— Exercise requirements —
Restate all entries exactly.
#### Excerpted data ####
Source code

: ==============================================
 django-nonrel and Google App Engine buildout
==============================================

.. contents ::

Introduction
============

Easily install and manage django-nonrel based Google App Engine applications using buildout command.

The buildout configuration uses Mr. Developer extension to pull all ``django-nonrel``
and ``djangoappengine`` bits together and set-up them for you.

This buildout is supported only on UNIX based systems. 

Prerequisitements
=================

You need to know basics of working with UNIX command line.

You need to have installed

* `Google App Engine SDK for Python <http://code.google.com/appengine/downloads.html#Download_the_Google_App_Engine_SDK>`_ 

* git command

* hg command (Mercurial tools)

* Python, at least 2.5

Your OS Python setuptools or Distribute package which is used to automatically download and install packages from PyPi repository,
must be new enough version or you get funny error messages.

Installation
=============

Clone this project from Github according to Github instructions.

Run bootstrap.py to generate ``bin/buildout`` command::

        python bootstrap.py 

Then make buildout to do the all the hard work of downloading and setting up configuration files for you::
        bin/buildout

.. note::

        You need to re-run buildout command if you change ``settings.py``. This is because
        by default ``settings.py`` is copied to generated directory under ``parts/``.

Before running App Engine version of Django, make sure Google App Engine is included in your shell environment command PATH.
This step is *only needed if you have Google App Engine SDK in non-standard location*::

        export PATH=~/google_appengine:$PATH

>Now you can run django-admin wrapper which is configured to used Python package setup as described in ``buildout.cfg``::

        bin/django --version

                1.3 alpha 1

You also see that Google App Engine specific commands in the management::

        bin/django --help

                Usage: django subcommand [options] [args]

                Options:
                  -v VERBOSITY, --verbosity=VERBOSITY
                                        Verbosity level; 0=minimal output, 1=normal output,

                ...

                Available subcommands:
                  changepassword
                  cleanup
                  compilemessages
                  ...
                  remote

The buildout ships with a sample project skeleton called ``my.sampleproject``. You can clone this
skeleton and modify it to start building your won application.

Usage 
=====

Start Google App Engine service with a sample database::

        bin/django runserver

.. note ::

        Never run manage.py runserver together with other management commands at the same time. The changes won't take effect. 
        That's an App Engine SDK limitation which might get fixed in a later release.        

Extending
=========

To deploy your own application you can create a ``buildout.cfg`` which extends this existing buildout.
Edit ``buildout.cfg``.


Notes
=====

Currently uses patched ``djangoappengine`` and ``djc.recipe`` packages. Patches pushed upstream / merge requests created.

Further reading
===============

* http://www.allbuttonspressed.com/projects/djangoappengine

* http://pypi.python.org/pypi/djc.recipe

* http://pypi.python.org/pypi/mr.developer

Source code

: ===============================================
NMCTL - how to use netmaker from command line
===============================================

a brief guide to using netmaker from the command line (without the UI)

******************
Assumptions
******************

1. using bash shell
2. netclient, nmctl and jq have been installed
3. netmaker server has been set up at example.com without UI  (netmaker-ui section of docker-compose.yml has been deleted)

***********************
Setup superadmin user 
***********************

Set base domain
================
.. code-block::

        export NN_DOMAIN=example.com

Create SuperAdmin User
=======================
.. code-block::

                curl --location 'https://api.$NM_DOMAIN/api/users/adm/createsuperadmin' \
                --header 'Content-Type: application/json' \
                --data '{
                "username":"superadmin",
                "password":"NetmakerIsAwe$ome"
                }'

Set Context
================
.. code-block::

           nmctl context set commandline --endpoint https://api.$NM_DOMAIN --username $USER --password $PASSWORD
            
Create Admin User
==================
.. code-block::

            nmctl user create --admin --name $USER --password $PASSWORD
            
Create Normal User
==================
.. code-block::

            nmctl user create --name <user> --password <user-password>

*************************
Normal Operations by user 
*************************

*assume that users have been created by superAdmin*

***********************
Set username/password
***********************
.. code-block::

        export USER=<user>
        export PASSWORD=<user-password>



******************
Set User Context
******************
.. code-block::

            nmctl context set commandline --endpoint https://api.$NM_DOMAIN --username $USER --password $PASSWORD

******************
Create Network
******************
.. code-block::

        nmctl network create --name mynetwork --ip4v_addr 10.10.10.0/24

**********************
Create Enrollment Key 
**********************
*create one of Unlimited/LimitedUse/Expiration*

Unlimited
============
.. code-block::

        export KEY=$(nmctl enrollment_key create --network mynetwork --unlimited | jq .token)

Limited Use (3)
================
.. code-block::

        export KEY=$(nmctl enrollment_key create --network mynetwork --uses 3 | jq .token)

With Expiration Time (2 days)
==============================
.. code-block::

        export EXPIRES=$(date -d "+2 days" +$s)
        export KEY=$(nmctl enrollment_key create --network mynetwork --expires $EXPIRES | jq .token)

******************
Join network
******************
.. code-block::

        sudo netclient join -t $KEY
####
— Response —
Source code

: ==============================================
 django-nonrel and Google App Engine buildout
==============================================

.. contents ::

Introduction
============

Easily install and manage django-nonrel based Google App Engine applications using buildout command.

The buildout configuration uses Mr. Developer extension to pull all ``django-nonrel``
and ``djangoappengine`` bits together and set-up them for you.

This buildout is supported only on UNIX based systems. 

Prerequisitements
=================

You need to know basics of working with UNIX command line.

You need to have installed

* `Google App Engine SDK for Python <http://code.google.com/appengine/downloads.html#Download_the_Google_App_Engine_SDK>`_ 

* git command

* hg command (Mercurial tools)

* Python, at least 2.5

Your OS Python setuptools or Distribute package which is used to automatically download and install packages from PyPi repository,
must be new enough version or you get funny error messages.

Installation
=============

Clone this project from Github according to Github instructions.

Run bootstrap.py to generate ``bin/buildout`` command::

        python bootstrap.py 

Then make buildout to do the all the hard work of downloading and setting up configuration files for you::
        bin/buildout

.. note::

        You need to re-run buildout command if you change ``settings.py``. This is because
        by default ``settings.py`` is copied to generated directory under ``parts/``.

Before running App Engine version of Django, make sure Google App Engine is included in your shell environment command PATH.
This step is *only needed if you have Google App Engine SDK in non-standard location*::

        export PATH=~/google_appengine:$PATH

>Now you can run django-admin wrapper which is configured to used Python package setup as described in ``buildout.cfg``::

        bin/django --version

                1.3 alpha 1

You also see that Google App Engine specific commands in the management::

        bin/django --help

                Usage: django subcommand [options] [args]

                Options:
                  -v VERBOSITY, --verbosity=VERBOSITY
                                        Verbosity level; 0=minimal output, 1=normal output,

                ...

                Available subcommands:
                  changepassword
                  cleanup
                  compilemessages
                  ...
                  remote

The buildout ships with a sample project skeleton called ``my.sampleproject``. You can clone this
skeleton and modify it to start building your won application.

Usage 
=====

Start Google App Engine service with a sample database::

        bin/django runserver

.. note ::

        Never run manage.py runserver together with other management commands at the same time. The changes won't take effect. 
        That's an App Engine SDK limitation which might get fixed in a later release.        

Extending
=========

To deploy your own application you can create a ``buildout.cfg`` which extends this existing buildout.
Edit ``buildout.cfg``.


Notes
=====

Currently uses patched ``djangoappengine`` and ``djc.recipe`` packages. Patches pushed upstream / merge requests created.

Further reading
===============

* http://www.allbuttonspressed.com/projects/djangoappengine

* http://pypi.python.org/pypi/djc.recipe

* http://pypi.python.org/pypi/mr.developer

Source code

: ===============================================
NMCTL - how to use netmaker from command line
===============================================

a brief guide to using netmaker from the command line (without the UI)

******************
Assumptions
******************

1. using bash shell
2. netclient, nmctl and jq have been installed
3. netmaker server has been set up at example.com without UI  (netmaker-ui section of docker-compose.yml has been deleted)

***********************
Setup superadmin user 
***********************

Set base domain
================
.. code-block::

        export NN_DOMAIN=example.com

Create SuperAdmin User
=======================
.. code-block::

                curl --location 'https://api.$NM_DOMAIN/api/users/adm/createsuperadmin' \
                --header 'Content-Type: application/json' \
                --data '{
                "username":"superadmin",
                "password":"NetmakerIsAwe$ome"
                }'

Set Context
================
.. code-block::

           nmctl context set commandline --endpoint https://api.$NM_DOMAIN --username $USER --password $PASSWORD
            
Create Admin User
==================
.. code-block::

            nmctl user create --admin --name $USER --password $PASSWORD
            
Create Normal User
==================
.. code-block::

            nmctl user create --name <user> --password <user-password>

*************************
Normal Operations by user 
*************************

*assume that users have been created by superAdmin*

***********************
Set username/password
***********************
.. code-block::

        export USER=<user>
        export PASSWORD=<user-password>



******************
Set User Context
******************
.. code-block::

            nmctl context set commandline --endpoint https://api.$NM_DOMAIN --username $USER --password $PASSWORD

******************
Create Network
******************
.. code-block::

        nmctl network create --name mynetwork --ip4v_addr 10.10.10.0/24

**********************
Create Enrollment Key 
**********************
*create one of Unlimited/LimitedUse/Expiration*

Unlimited
============
.. code-block::

        export KEY=$(nmctl enrollment_key create --network mynetwork --unlimited | jq .token)

Limited Use (3)
================
.. code-block::

        export KEY=$(nmctl enrollment_key create --network mynetwork --uses 3 | jq .token)

With Expiration Time (2 days)
==============================
.. code-block::

        export EXPIRES=$(date -d "+2 days" +$s)
        export KEY=$(nmctl enrollment_key create --network mynetwork --expires $EXPIRES | jq .token)

******************
Join network
******************
.. code-block::

        sudo netclient join -t $KEY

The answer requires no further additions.